## TASK BRIEF
Please reproduce all of the material below word for word, leaving out the pictures.

Dataset excerpts
•••
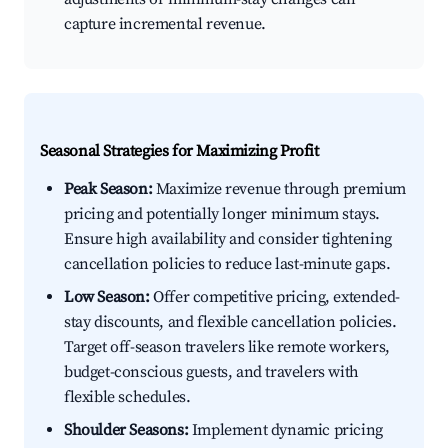
capture incremental revenue.
Seasonal Strategies for Maximizing Profit
Peak Season:
Maximize revenue through premium
pricing and potentially longer minimum stays.
Ensure high availability and consider tightening
cancellation policies to reduce last-minute gaps.
Low Season:
Offer competitive pricing, extended-
stay discounts, and flexible cancellation policies.
Target off-season travelers like remote workers,
budget-conscious guests, and travelers with
flexible schedules.
Shoulder Seasons:
Implement dynamic pricing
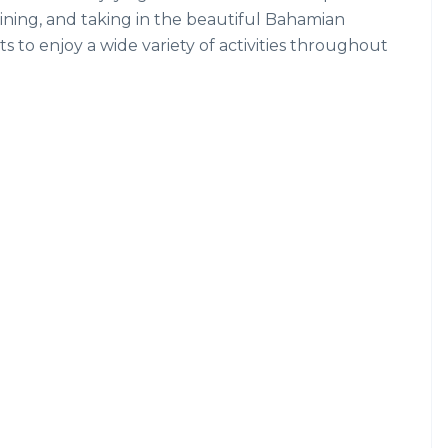
dining, and taking in the beautiful Bahamian
s to enjoy a wide variety of activities throughout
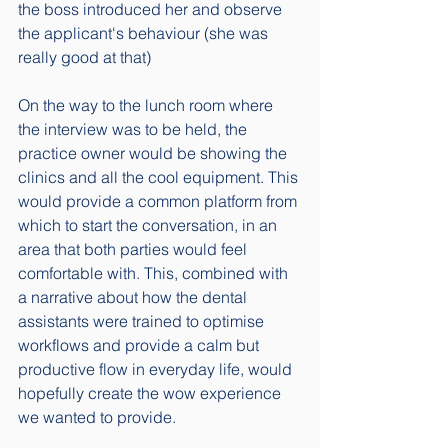
the boss introduced her and observe 
the applicant's behaviour (she was 
really good at that)
On the way to the lunch room where 
the interview was to be held, the 
practice owner would be showing the 
clinics and all the cool equipment. This 
would provide a common platform from 
which to start the conversation, in an 
area that both parties would feel 
comfortable with. This, combined with 
a narrative about how the dental 
assistants were trained to optimise 
workflows and provide a calm but 
productive flow in everyday life, would 
hopefully create the wow experience 
we wanted to provide. 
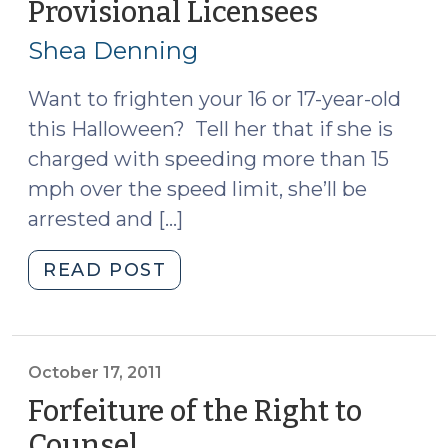
Provisional Licensees
(October
18,
Shea Denning
2011)
Want to frighten your 16 or 17-year-old
this Halloween? Tell her that if she is
charged with speeding more than 15
mph over the speed limit, she’ll be
arrested and […]
"Update
READ POST
on
New
G.S.
20-
October 17, 2011
13.3:
Forfeiture of the Right to
Civil
Counsel
(October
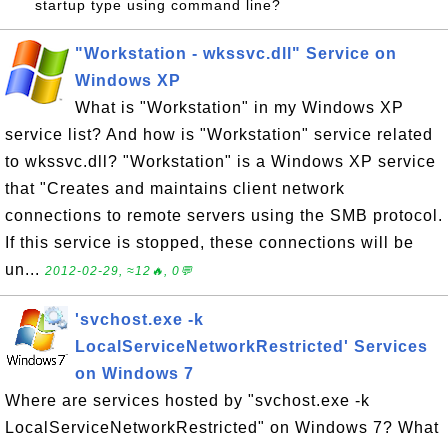
startup type using command line?
"Workstation - wkssvc.dll" Service on
Windows XP
What is "Workstation" in my Windows XP
service list? And how is "Workstation" service related
to wkssvc.dll? "Workstation" is a Windows XP service
that "Creates and maintains client network
connections to remote servers using the SMB protocol.
If this service is stopped, these connections will be
un...
2012-02-29, ≈12🔥, 0💬
'svchost.exe -k
LocalServiceNetworkRestricted' Services
on Windows 7
Where are services hosted by "svchost.exe -k
LocalServiceNetworkRestricted" on Windows 7? What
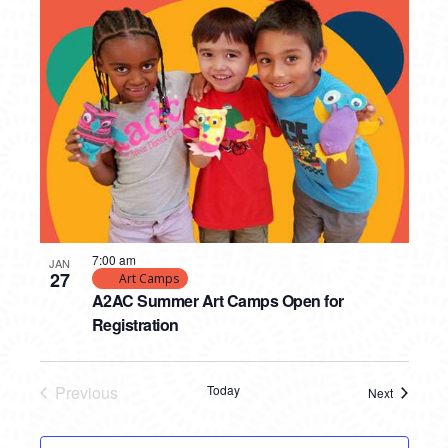
7:00 am
JAN
27
Art Camps
A2AC Summer Art Camps Open for
Registration
Previous
Today
Next
Events
Events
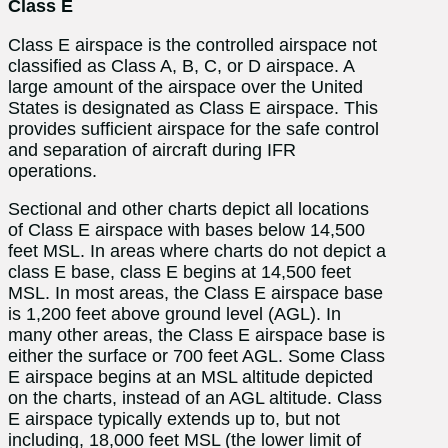
Class E
Class E airspace is the controlled airspace not
classified as Class A, B, C, or D airspace. A
large amount of the airspace over the United
States is designated as Class E airspace. This
provides sufficient airspace for the safe control
and separation of aircraft during IFR
operations.
Sectional and other charts depict all locations
of Class E airspace with bases below 14,500
feet MSL. In areas where charts do not depict a
class E base, class E begins at 14,500 feet
MSL. In most areas, the Class E airspace base
is 1,200 feet above ground level (AGL). In
many other areas, the Class E airspace base is
either the surface or 700 feet AGL. Some Class
E airspace begins at an MSL altitude depicted
on the charts, instead of an AGL altitude. Class
E airspace typically extends up to, but not
including, 18,000 feet MSL (the lower limit of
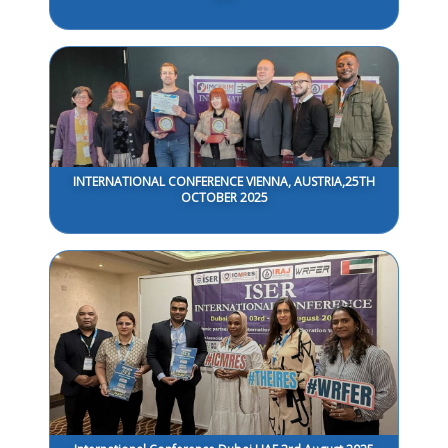
INTERNATIONAL CONFERENCE VIENNA, AUSTRIA,25TH
OCTOBER 2025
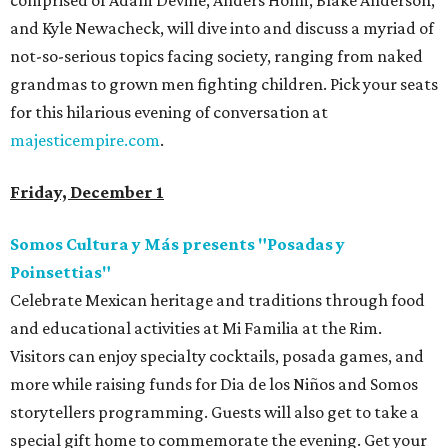
comprised of Adam Devine, Anders Holm, Blake Anderson,
and Kyle Newacheck, will dive into and discuss a myriad of
not-so-serious topics facing society, ranging from naked
grandmas to grown men fighting children. Pick your seats
for this hilarious evening of conversation at
majesticempire.com
.
Friday, December 1
Somos Cultura y Más presents "Posadas y
Poinsettias"
Celebrate Mexican heritage and traditions through food
and educational activities at Mi Familia at the Rim.
Visitors can enjoy specialty cocktails, posada games, and
more while raising funds for Dia de los Niños and Somos
storytellers programming. Guests will also get to take a
special gift home to commemorate the evening. Get your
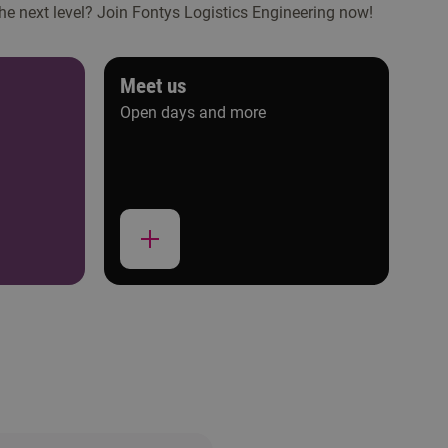
the next level? Join Fontys Logistics Engineering now!
Meet us
Open days and more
•••
## COMPLETED EXERCISE
capture incremental revenue.
Seasonal Strategies for Maximizing Profit
Peak Season:
Maximize revenue through premium
pricing and potentially longer minimum stays.
Ensure high availability and consider tightening
cancellation policies to reduce last-minute gaps.
Low Season:
Offer competitive pricing, extended-
stay discounts, and flexible cancellation policies.
Target off-season travelers like remote workers,
budget-conscious guests, and travelers with
flexible schedules.
Shoulder Seasons:
Implement dynamic pricing
dining, and taking in the beautiful Bahamian
s to enjoy a wide variety of activities throughout
the boss introduced her and observe 
the applicant's behaviour (she was 
really good at that)
On the way to the lunch room where 
the interview was to be held, the 
practice owner would be showing the 
clinics and all the cool equipment. This 
would provide a common platform from 
which to start the conversation, in an 
area that both parties would feel 
comfortable with. This, combined with 
a narrative about how the dental 
assistants were trained to optimise 
workflows and provide a calm but 
productive flow in everyday life, would 
hopefully create the wow experience 
we wanted to provide. 
Provisional Licensees
(October
18,
Shea Denning
2011)
Want to frighten your 16 or 17-year-old
this Halloween? Tell her that if she is
charged with speeding more than 15
mph over the speed limit, she’ll be
arrested and […]
"Update
READ POST
on
New
G.S.
20-
October 17, 2011
13.3:
Forfeiture of the Right to
Civil
Counsel
(October
startup type using command line?
"Workstation - wkssvc.dll" Service on
Windows XP
What is "Workstation" in my Windows XP
service list? And how is "Workstation" service related
to wkssvc.dll? "Workstation" is a Windows XP service
that "Creates and maintains client network
connections to remote servers using the SMB protocol.
If this service is stopped, these connections will be
un...
2012-02-29, ≈12🔥, 0💬
'svchost.exe -k
LocalServiceNetworkRestricted' Services
on Windows 7
Where are services hosted by "svchost.exe -k
LocalServiceNetworkRestricted" on Windows 7? What
7:00 am
JAN
27
Art Camps
A2AC Summer Art Camps Open for
Registration
Previous
Today
Next
Events
Events
Class E
Class E airspace is the controlled airspace not
classified as Class A, B, C, or D airspace. A
large amount of the airspace over the United
States is designated as Class E airspace. This
provides sufficient airspace for the safe control
and separation of aircraft during IFR
operations.
Sectional and other charts depict all locations
of Class E airspace with bases below 14,500
feet MSL. In areas where charts do not depict a
class E base, class E begins at 14,500 feet
MSL. In most areas, the Class E airspace base
is 1,200 feet above ground level (AGL). In
many other areas, the Class E airspace base is
either the surface or 700 feet AGL. Some Class
E airspace begins at an MSL altitude depicted
on the charts, instead of an AGL altitude. Class
E airspace typically extends up to, but not
including, 18,000 feet MSL (the lower limit of
INTERNATIONAL CONFERENCE VIENNA, AUSTRIA,25TH
OCTOBER 2025
comprised of Adam Devine, Anders Holm, Blake Anderson,
and Kyle Newacheck, will dive into and discuss a myriad of
not-so-serious topics facing society, ranging from naked
grandmas to grown men fighting children. Pick your seats
for this hilarious evening of conversation at
majesticempire.com
.
Friday, December 1
Somos Cultura y Más presents "Posadas y
Poinsettias"
Celebrate Mexican heritage and traditions through food
and educational activities at Mi Familia at the Rim.
Visitors can enjoy specialty cocktails, posada games, and
more while raising funds for Dia de los Niños and Somos
storytellers programming. Guests will also get to take a
special gift home to commemorate the evening. Get your
the next level? Join Fontys Logistics Engineering now!
Meet us
Open days and more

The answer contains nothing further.